Légende photo : PLASTIC-MAN_ Votre mec est-il en toc ? À en croire le Ken paumé incarné par Ryan Gosling dans le Barbie de Greta Gerwig, il semblerait que l’homme ait perdu en crédibilité. Il était temps.

It’s a Barbie girl, in a Barbie world… Un royaume où – dans l’interprétation ciné’ axée empowerment féministe de Greta Gerwig, du moins – les femmes ont le contrôle, tandis que les hommes sont relégués au statut d’auxiliaires. Résultat : Ryan Gosling, qui s’était fait connaître en défendant la veuve et l’orphelin avec son rôle « virilo-alpha » mutique dans Drive, se retrouve, quelque douze ans plus tard, à endosser le survet’ pastel d’un Ken à la ramasse, décidé à accompagner « Poupée Robbie » (qui n’a jamais sollicité d’aide, notons) dans son périple vers le « vrai monde ». Tout un symbole. Car selon Sarah, visionneuse enthousiaste des trailers du film, cela ne fait pas de doute : derrière les innocentes montagnes de kitsch, ce Barbie mouture girl power « brossera le portrait fidèle d’une société émancipée de l’idée périmée selon laquelle l’homme serait nécessaire ». Carrément ? « Ouais, carrément ». Bienvenue en 2023, les gars.

************

Consignes
[1] D'après l'extrait sur le film Barbie, quel film a fait connaître Ryan Gosling grâce à un rôle « virilo-alpha » mutique ?
[2] Reprenez l'extrait sur le film Barbie à la suite de sa dernière phrase.

************

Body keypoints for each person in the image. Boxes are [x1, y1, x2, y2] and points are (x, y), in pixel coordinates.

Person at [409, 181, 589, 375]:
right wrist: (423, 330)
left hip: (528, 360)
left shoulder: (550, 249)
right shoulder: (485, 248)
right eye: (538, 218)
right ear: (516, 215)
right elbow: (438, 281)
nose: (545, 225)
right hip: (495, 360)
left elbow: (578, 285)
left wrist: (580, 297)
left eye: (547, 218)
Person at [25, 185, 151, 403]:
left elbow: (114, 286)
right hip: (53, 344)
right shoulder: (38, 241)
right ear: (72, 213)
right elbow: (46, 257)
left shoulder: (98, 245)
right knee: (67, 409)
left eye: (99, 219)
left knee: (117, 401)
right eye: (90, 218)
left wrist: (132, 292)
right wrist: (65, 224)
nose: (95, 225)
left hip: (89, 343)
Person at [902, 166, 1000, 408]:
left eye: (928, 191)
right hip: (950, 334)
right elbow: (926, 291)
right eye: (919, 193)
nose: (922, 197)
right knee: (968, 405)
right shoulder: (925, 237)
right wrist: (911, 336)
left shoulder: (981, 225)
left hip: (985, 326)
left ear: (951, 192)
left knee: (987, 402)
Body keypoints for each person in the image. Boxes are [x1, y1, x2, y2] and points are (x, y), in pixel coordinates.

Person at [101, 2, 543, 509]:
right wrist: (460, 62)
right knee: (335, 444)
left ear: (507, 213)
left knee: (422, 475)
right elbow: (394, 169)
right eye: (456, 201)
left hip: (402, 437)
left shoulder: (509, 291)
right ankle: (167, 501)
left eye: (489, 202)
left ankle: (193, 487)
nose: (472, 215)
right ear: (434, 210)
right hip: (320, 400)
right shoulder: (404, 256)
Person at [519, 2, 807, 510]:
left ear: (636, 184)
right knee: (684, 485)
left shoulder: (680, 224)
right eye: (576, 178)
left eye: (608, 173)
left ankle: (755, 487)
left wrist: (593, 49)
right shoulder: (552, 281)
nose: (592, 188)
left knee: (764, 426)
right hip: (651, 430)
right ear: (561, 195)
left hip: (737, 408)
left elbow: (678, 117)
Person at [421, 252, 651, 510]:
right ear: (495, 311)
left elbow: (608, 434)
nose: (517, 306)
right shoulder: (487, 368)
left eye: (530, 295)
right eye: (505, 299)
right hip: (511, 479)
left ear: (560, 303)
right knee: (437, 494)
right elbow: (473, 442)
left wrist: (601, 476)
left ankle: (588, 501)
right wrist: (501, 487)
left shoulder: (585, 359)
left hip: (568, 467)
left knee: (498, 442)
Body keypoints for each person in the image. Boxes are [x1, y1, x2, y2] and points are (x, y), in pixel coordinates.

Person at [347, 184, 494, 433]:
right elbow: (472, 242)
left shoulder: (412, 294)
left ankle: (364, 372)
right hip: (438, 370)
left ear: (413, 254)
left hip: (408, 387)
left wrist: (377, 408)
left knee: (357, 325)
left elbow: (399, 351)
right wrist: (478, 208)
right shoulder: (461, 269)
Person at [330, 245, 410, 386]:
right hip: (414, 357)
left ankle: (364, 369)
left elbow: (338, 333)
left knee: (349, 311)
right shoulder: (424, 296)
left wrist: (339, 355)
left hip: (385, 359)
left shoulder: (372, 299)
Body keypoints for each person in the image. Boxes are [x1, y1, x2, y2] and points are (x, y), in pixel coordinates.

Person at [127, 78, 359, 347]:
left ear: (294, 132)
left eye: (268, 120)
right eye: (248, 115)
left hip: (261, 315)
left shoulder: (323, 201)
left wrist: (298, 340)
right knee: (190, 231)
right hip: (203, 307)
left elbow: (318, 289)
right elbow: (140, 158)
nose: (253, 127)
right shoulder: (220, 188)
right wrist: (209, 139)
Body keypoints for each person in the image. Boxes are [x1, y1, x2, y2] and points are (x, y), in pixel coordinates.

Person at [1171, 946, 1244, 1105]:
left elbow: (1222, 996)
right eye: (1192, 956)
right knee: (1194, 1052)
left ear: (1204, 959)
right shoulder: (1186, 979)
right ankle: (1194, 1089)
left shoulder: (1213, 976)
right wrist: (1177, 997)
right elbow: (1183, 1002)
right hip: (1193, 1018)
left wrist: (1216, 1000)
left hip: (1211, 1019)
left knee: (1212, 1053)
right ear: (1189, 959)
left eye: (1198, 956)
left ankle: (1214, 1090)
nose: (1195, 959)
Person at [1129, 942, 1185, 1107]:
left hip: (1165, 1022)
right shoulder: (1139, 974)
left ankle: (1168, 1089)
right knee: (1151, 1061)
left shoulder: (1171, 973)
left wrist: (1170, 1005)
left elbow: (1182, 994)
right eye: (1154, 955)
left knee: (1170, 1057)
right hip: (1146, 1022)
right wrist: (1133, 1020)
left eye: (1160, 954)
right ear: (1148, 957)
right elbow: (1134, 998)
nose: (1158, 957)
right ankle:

************

Réponses
[1] Drive.

[2]
CHUTE DES PRIVILÈGES

Qu’il aura été long, le chemin, pour que des Sarah puissent annoncer en fanfare la péremption d’un sexe que l’on ne qualifie plus de « fort » que par dérision. « Nous sommes à un tournant », atteste Christine Castelain-Meunier, sociologue auteure de Les hommes aussi viennent de Vénus. « Durant des siècles, l’homme a été perçu comme l’engrenage essentiel au bon fonctionnement d’une société, parce que là où la femme s’affairait dans un espace domestique perçu comme négligeable, il était aux prises avec  “l’essentiel” que représentait la sphère publique ». Au point d’être érigé en « défenseur irremplaçable » de l’ordre et du bien commun, comme de « l’intégrité des territoires ». Une rhétorique de l’indispensabilité qui légitime l’autorité du pater familias depuis l’ère romaine…

Cette tyrannie domiciliaire va bon train jusqu’à ce que, patatras, la Révolution française pointe le bout de sa baïonnette. « Après le renversement de la couronne, l’homme perd certaines prérogatives juridiques sur la gestion de l’héritage. Puis, le siècle suivant, l’école publique obligatoire prend le relai du paternel dans le rôle de la transmission des savoirs ». Cette chute en domino des privilèges se poursuit jusqu’en 1907, date à laquelle les femmes décrochent le droit à disposer de leur salaire. Une avancée qui clôt définitivement le chapitre de « l’âge d’or » des maris. « Et pas de quoi pleurer ! », s’exclame Amel, aux yeux de qui l’argumentaire selon lequel chacun, et surtout chacune, devrait « se soumettre à l’homme parce qu’on aurait besoin de ses muscles pour protéger la patrie ou mettre du pain sur la table » est « quasi-préhistorique ». Cette réflexion économico-guerrière sur la valeur ajoutée 0 du mâle vaudrait-elle également sur le plan de l’intime ? « Là aussi, on se demande bien à quoi servent encore les mecs, sans déconner ». Outch.

GRANDE BASCULE

Il y a dix ans était voté le Mariage pour Tous, accompagné de l’ouverture à l’adoption pour les familles homoparentales. À l’époque des débats, plusieurs hordes de politiciens, psychologues et « spécialistes de la petite enfance » échaudés étaient montés au créneau en rappelant qu’hors du Père, point de salut. Grosso modo : arrachez aux enfants la figure paternelle dont dépend leur équilibre psychique, et craignez l’avènement d’une société monstrueuse. Pour peu, on sonnait les trompettes de l’Apocalypse. Toutes les études récentes démontrent pourtant que l’orientation sexuelle des parents n’a aucune incidence sur le bien-être des petiots. « Faut croire que la catastrophe annoncée n’aura pas lieu », se poile Alizé, dont la fille adoptée avec sa conjointe se porte « à merveille, merci bien ». Et d’ajouter, goguenarde : « En matière de famille heureuse comme d’épanouissement sexuel, on nous a bassinées avec l’idée que l’homme était une condition sine qua non – eh ben non, que dalle ! ».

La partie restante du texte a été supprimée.